学ぼうとする3つの理由~今、求められるのは感染動機

先日、「子どもの好奇心の伸ばし方」という講演会が行われた。そこで、SAPIX YOZEMI GROUPの高宮敏郎共同代表は、宮台真司氏の著書『14歳からの社会学』にある「学ぼうとする3つの理由」について言及されたそうです。

>「人が何かを学ぼうとするときには、競争動機、理解動機、感染動機がある。競争動機というのは勝ったら嬉しいということ。理解動機というのは分かったときの喜び。もう一つの感染動機というのは、なじみが薄いかもしれないが、一言で言うと憧れ。こういう人になりたいといったモチベーション。」

宮台氏の著書は2008年に出版されたものですが、この3つの動機の内の『感染動機』は、今最も必要とされる重要な動機だと思う。我々大人が子供たちの憧れの存在になれているか。改めて自分の日々の仕事を思い返すいい機会となった。

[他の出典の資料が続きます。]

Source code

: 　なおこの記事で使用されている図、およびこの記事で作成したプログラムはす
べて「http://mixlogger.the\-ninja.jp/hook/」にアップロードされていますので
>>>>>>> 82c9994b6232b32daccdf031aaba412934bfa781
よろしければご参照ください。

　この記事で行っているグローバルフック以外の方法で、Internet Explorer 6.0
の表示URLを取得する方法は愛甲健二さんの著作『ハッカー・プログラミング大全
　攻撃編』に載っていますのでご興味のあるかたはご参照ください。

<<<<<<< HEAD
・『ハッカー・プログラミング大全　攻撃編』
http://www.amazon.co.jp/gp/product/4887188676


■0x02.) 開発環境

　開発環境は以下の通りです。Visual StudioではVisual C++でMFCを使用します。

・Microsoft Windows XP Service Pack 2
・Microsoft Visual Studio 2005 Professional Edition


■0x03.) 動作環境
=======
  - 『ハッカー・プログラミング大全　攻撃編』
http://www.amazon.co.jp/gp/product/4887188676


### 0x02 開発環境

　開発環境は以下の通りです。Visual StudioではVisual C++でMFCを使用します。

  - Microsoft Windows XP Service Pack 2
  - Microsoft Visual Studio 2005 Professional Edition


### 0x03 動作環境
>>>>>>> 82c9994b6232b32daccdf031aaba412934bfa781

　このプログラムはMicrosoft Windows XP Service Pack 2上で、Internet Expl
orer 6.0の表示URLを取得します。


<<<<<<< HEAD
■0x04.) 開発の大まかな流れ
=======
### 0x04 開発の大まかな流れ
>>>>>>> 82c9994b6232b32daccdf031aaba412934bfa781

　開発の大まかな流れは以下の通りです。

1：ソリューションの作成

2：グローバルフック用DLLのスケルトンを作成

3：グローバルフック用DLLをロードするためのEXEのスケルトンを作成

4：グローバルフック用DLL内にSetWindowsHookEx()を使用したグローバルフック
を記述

感染動機と聞いて、スポーツ選手への憧れがぱっと頭に浮かんだ。子供の頃、スポーツ選手の素晴らしいプレーに魅了され、できもしないのに夢中になってその選手のプレーを真似ていた。その時、頭の中には「できる・できない」ではなく、「自分もやってみたい」という思いしかなかった。

大人の役目は、子供たちにこの『感染動機』をいかに与えられるかにかかっているのではないか。

そういった意味では、日々仕事に取り組むとき、「できる・できない」と考えるより「まずやってみる」という行動に移すことを意識したい。我々大人が夢中になって仕事に取り組む姿勢が、子供たちへの感染動機となれば、日本人の活力低下問題は改善に向かうと思う。